Experiential Exercises

(AACSB: Communication, Use of Information Technology, Analytical Skills)

  1. Complete the survey of entrepreneurial characteristics. Ask your instructor to summarize the class scores and share the means and standard deviations for each scale item and the overall scale. Discuss what you think these results tell you about yourself and your differences and similarities with the rest of the class.
  2. Like most popular soft drinks, Red Bull is largely sugar water. At the same time, Red Bull is a great example of an innovative, high-growth company that discovered a little-known, poor-selling product in Thailand and revitalized it, growing into a multibillion-dollar, highly profitable firm as a result. Visit the Red Bull website at http://www.redbull.com. Have you ever run across a product in one country that could be used in another country to grow a company like Red Bull? What are other examples of this type of opportunity?
  3. You learned about global start-ups in this chapter, starting with the introductory case on eSys. This chapter identifies other examples of global start-ups as well. Conduct a web search using the search term “global start-ups.” What types of firms seem to most commonly fit this label? Which countries seem the most active in this domain?
  4. Break up your class into two groups—one made up of students who want to start their own business and the second made up of students who want to work for an established firm. Have each group talk about why they have this preference, and summarize the top ten issues using bullet points. Next, compare the two lists and work to come up with an explanation for why it is difficult for established organizations to be both efficient and entrepreneurial. What recommendations would you have to an established business that wants to attract and hire the budding entrepreneurs in your class?

Ethical Dilemmas

(AACSB: Ethical Reasoning, Multiculturalism, Reflective Thinking, Analytical Skills)

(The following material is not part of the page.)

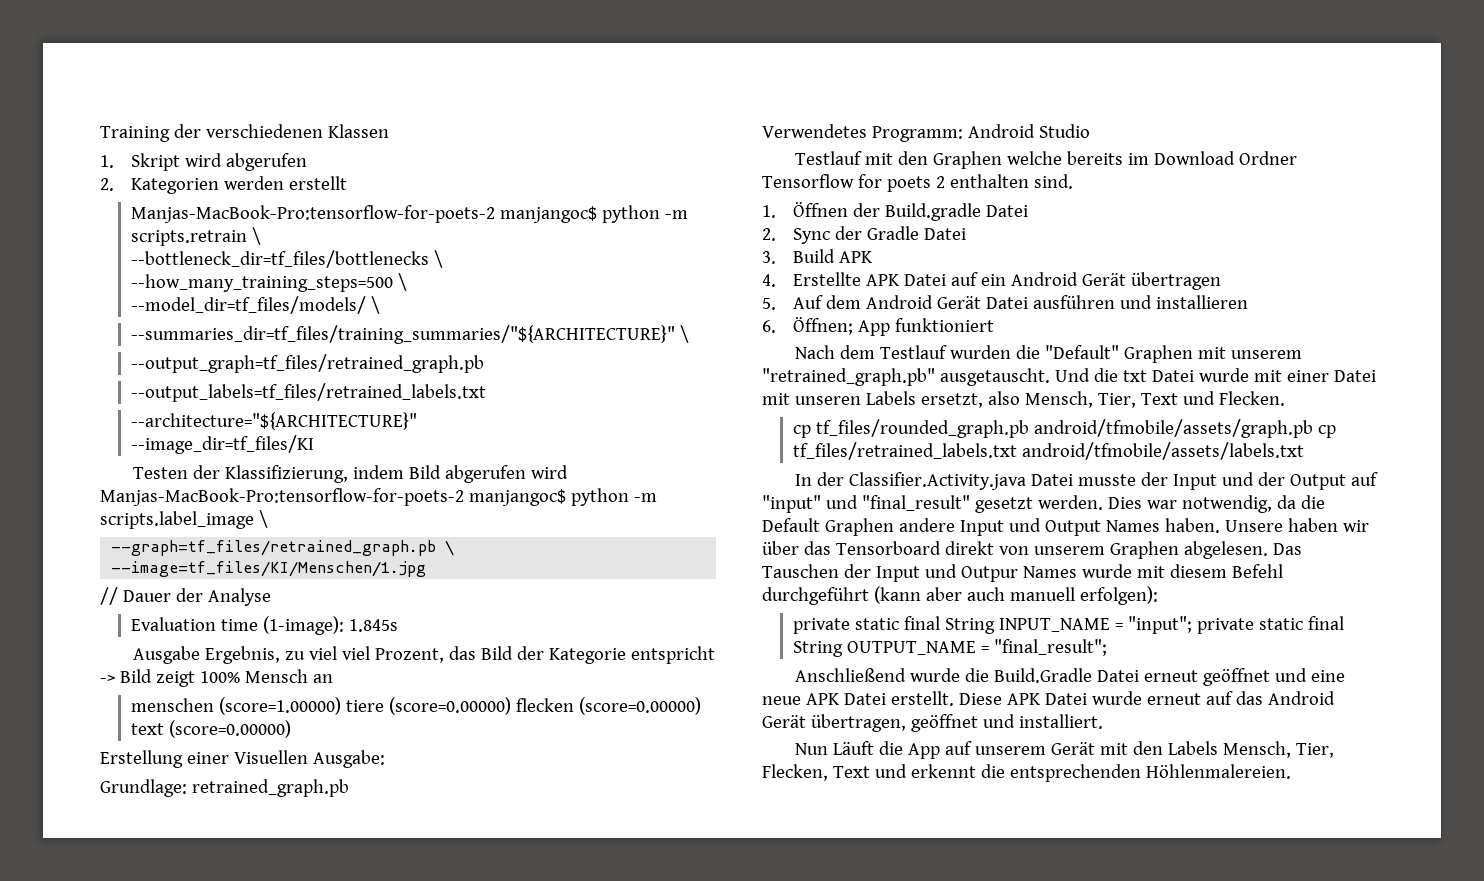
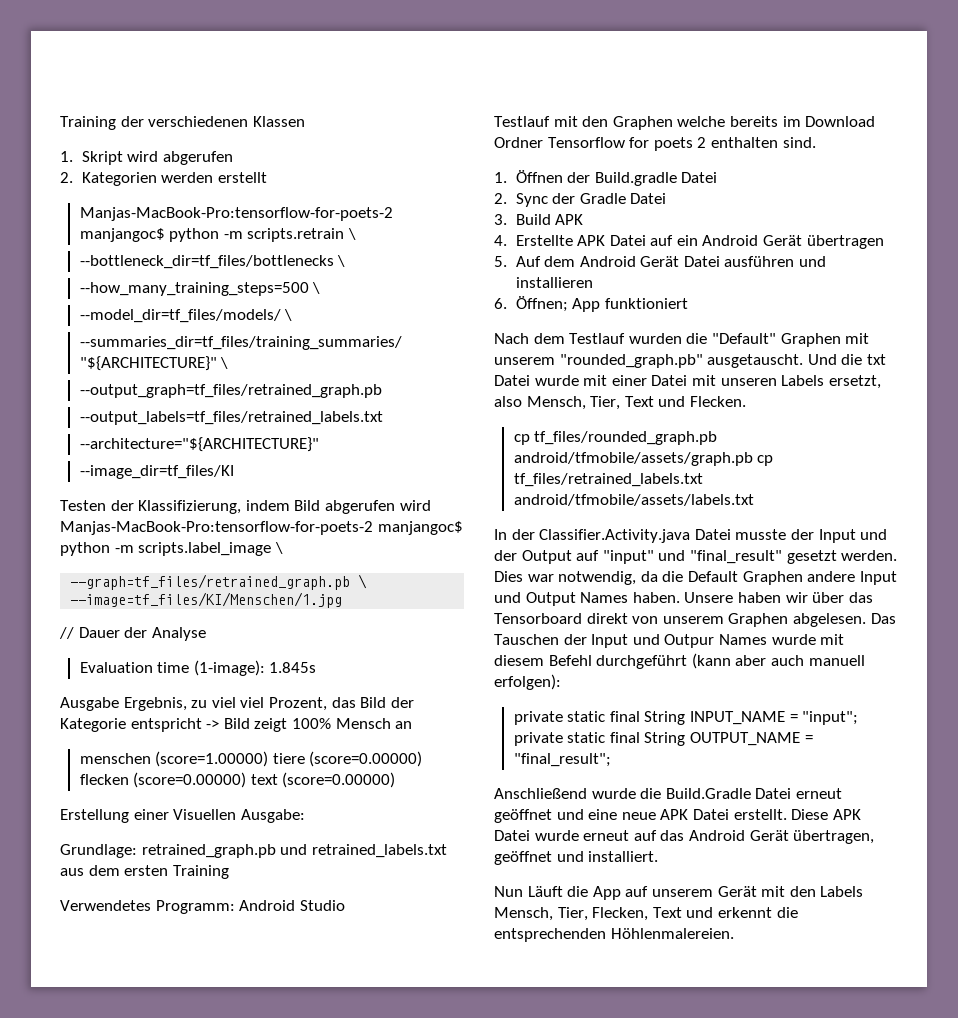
(349, 788) none -> [280,844,447,858] [60,865,229,879] und retrained_labels.txt aus dem ersten Training
[762,368,935,386] "retrained_graph.pb" -> [559,354,703,368] "rounded_graph.pb"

  1. Adam Smith, in his 1776 book The Wealth of Nations, essentially argued that free enterprise, regardless of whether it is in the United States, Russia, or anywhere else in the world, encourages entrepreneurship because it permits an individual’s freedom to create and produce. Such a system makes it easier for entrepreneurs to acquire opportunity. Is this the same thing as saying that to be an entrepreneur is to be ethical? Why or why not?
  2. You are thinking about starting a new business that makes and sells a product similar to Red Bull. However, on a recent trip to Scandinavia you learned that Red Bull has actually been banned in some countries; it is illegal in Denmark, France, and Norway. Why is this magical drink that “gives you wings” banned in several countries? What are the ethical issues surrounding making and selling products that are legal in some countries but illegal in others?
  3. Many multinationals are being intrapreneurial in developing new products for the world’s poor, particularly in developing and emerging markets. These companies are targeting customers who live on dollar-a-day food budgets. For instance, in Indonesia, the global food company Danone is targeting ten-cent drinkable yogurts at the poor, and in Mexico, it offers fifteen-cent cups of water. Unilever, likewise, sells Cubitos in developing markets. Cubitos are small cubes of flavoring that cost as little as two cents apiece What ethical issues are these firms grappling with in growing into these markets where poverty is so dire?